Claimant seeks review of a Workers’ Compensation Board order denying her compensation. The Board’s determination that she failed to prove entitlement to an award of impairment is supported by substantial evidence. Claimant concedes that our recent decision in Hathaway v. Health Future Enterprises, 125 Or App 549, 865 P2d 503, rev allowed 319 Or 80 (1994), requires that we reject her third assignment of error. The only remaining question is whether the Board erred in declining to consider a medical report claimant submitted after issuance of an order on reconsideration. We conclude that it did and reverse.

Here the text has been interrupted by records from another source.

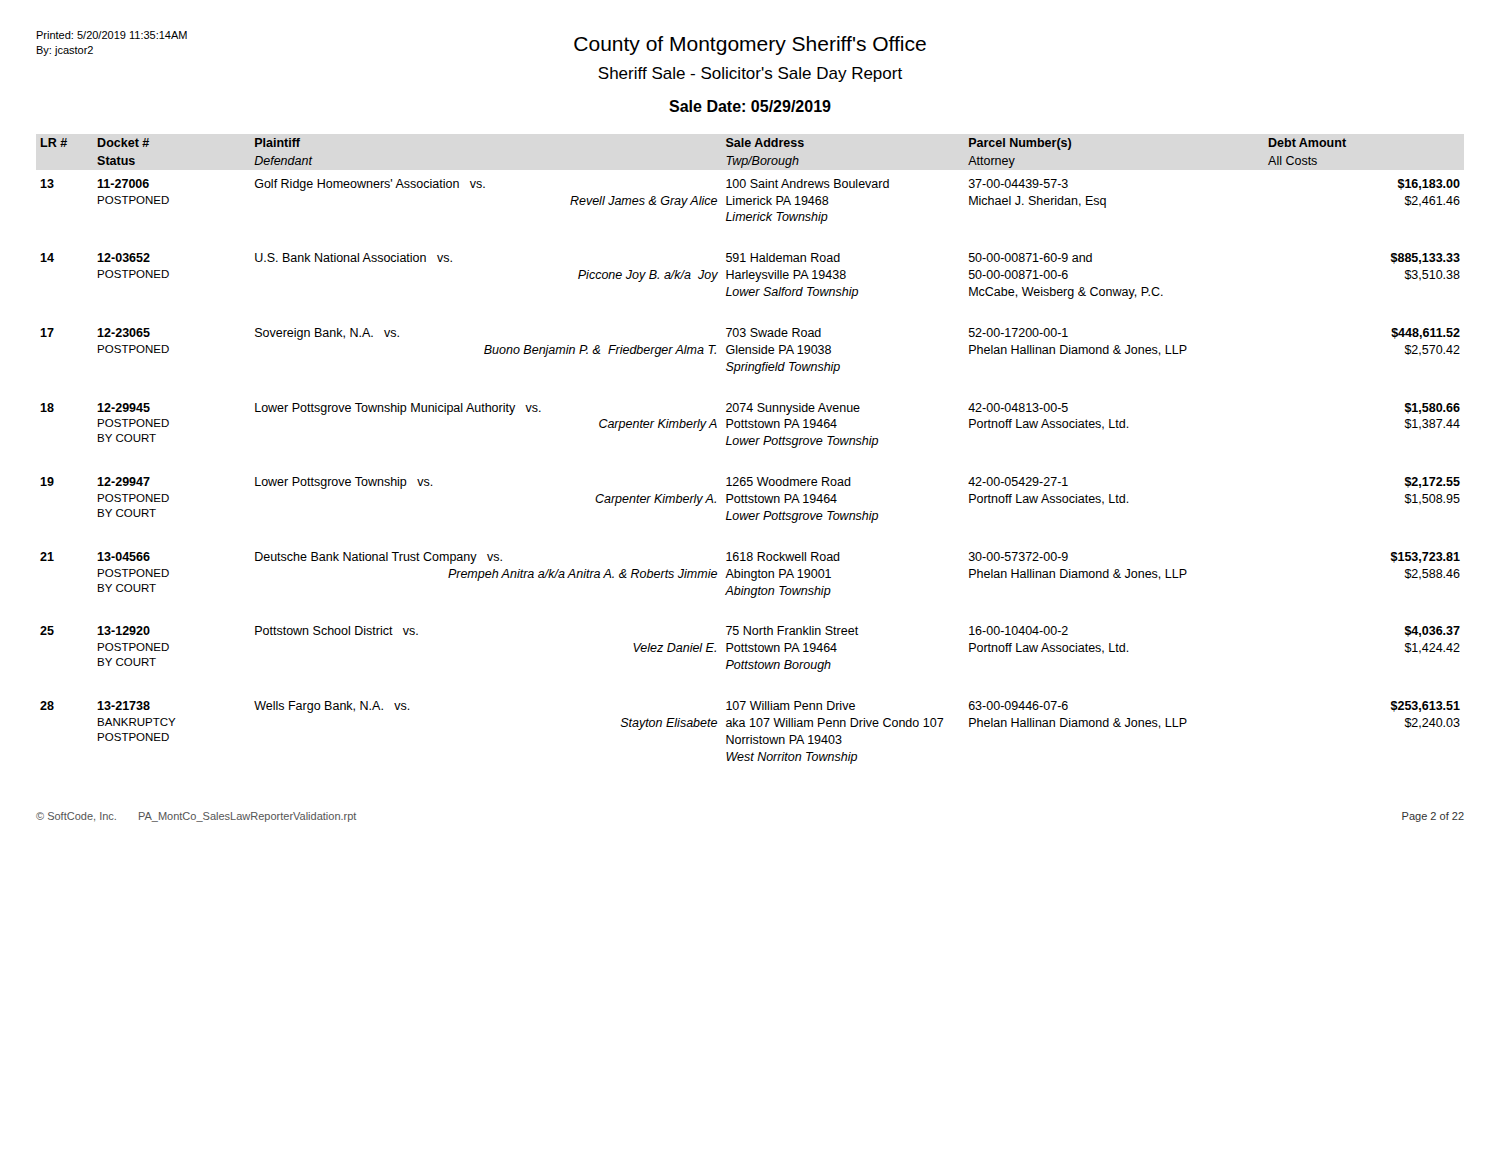Printed: 5/20/2019 11:35:14AM
By: jcastor2
County of Montgomery Sheriff's Office
Sheriff Sale - Solicitor's Sale Day Report
Sale Date: 05/29/2019
| LR # | Docket # | Plaintiff | Sale Address | Parcel Number(s) | Debt Amount |
| --- | --- | --- | --- | --- | --- |
| | Status | Defendant | Twp/Borough | Attorney | All Costs |
| 13 | 11-27006 POSTPONED | Golf Ridge Homeowners' Association vs. Revell James & Gray Alice | 100 Saint Andrews Boulevard Limerick PA 19468 Limerick Township | 37-00-04439-57-3 Michael J. Sheridan, Esq | $16,183.00 $2,461.46 |
| 14 | 12-03652 POSTPONED | U.S. Bank National Association vs. Piccone Joy B. a/k/a Joy | 591 Haldeman Road Harleysville PA 19438 Lower Salford Township | 50-00-00871-60-9 and 50-00-00871-00-6 McCabe, Weisberg & Conway, P.C. | $885,133.33 $3,510.38 |
| 17 | 12-23065 POSTPONED | Sovereign Bank, N.A. vs. Buono Benjamin P. & Friedberger Alma T. | 703 Swade Road Glenside PA 19038 Springfield Township | 52-00-17200-00-1 Phelan Hallinan Diamond & Jones, LLP | $448,611.52 $2,570.42 |
| 18 | 12-29945 POSTPONED BY COURT | Lower Pottsgrove Township Municipal Authority vs. Carpenter Kimberly A | 2074 Sunnyside Avenue Pottstown PA 19464 Lower Pottsgrove Township | 42-00-04813-00-5 Portnoff Law Associates, Ltd. | $1,580.66 $1,387.44 |
| 19 | 12-29947 POSTPONED BY COURT | Lower Pottsgrove Township vs. Carpenter Kimberly A. | 1265 Woodmere Road Pottstown PA 19464 Lower Pottsgrove Township | 42-00-05429-27-1 Portnoff Law Associates, Ltd. | $2,172.55 $1,508.95 |
| 21 | 13-04566 POSTPONED BY COURT | Deutsche Bank National Trust Company vs. Prempeh Anitra a/k/a Anitra A. & Roberts Jimmie | 1618 Rockwell Road Abington PA 19001 Abington Township | 30-00-57372-00-9 Phelan Hallinan Diamond & Jones, LLP | $153,723.81 $2,588.46 |
| 25 | 13-12920 POSTPONED BY COURT | Pottstown School District vs. Velez Daniel E. | 75 North Franklin Street Pottstown PA 19464 Pottstown Borough | 16-00-10404-00-2 Portnoff Law Associates, Ltd. | $4,036.37 $1,424.42 |
| 28 | 13-21738 BANKRUPTCY POSTPONED | Wells Fargo Bank, N.A. vs. Stayton Elisabete | 107 William Penn Drive aka 107 William Penn Drive Condo 107 Norristown PA 19403 West Norriton Township | 63-00-09446-07-6 Phelan Hallinan Diamond & Jones, LLP | $253,613.51 $2,240.03 |
© SoftCode, Inc. PA_MontCo_SalesLawReporterValidation.rpt
Page 2 of 22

In December, 1990, claimant injured her neck in a work-related automobile accident. The claim was closed on May 15,1991, with no award for permanent partial disability. An October 15, 1991, order on reconsideration affirmed. Claimant requested a hearing, at which she submitted a medical report prepared on December 31, 1991. The referee affirmed the order. On appeal, the Board, relying on ORS 656.268(7), refused to consider the December 31,1991, medical report.
We have held that there is no limitation on a claimant’s right to submit evidence at hearing. ORS 656.283(7); Scheller v. Holly House, 125 Or App 454, 457, 865 P2d 475 (1993), rev den 319 Or 36 (1994); Safeway Stores, Inc. v. Smith, 122 Or App 160, 163, 857 P2d 187 (1993). The Board erred in refusing to consider the December 31, 1991, medical report.1
Reversed and remanded for reconsideration.